* **Problem statement**
Collect every line of the items below that contains the word "Watch", copying each line in full. Case counts, so match capital and lowercase letters exactly.

* **Recorded data**
- - - - - - -
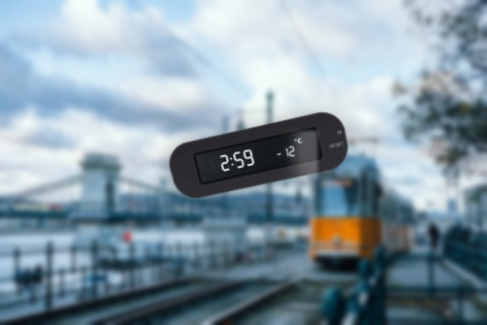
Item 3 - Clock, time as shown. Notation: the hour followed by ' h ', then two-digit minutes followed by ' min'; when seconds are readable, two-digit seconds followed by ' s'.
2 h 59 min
- - - - - - -
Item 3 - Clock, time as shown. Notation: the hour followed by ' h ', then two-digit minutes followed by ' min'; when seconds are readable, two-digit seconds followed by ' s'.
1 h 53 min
- - - - - - -
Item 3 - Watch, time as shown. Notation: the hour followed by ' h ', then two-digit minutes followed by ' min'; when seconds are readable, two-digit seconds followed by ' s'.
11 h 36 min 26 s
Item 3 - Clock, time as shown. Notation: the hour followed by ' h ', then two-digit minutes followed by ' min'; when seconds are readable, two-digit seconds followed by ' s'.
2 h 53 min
- - - - - - -
* **Exercise solution**
Item 3 - Watch, time as shown. Notation: the hour followed by ' h ', then two-digit minutes followed by ' min'; when seconds are readable, two-digit seconds followed by ' s'.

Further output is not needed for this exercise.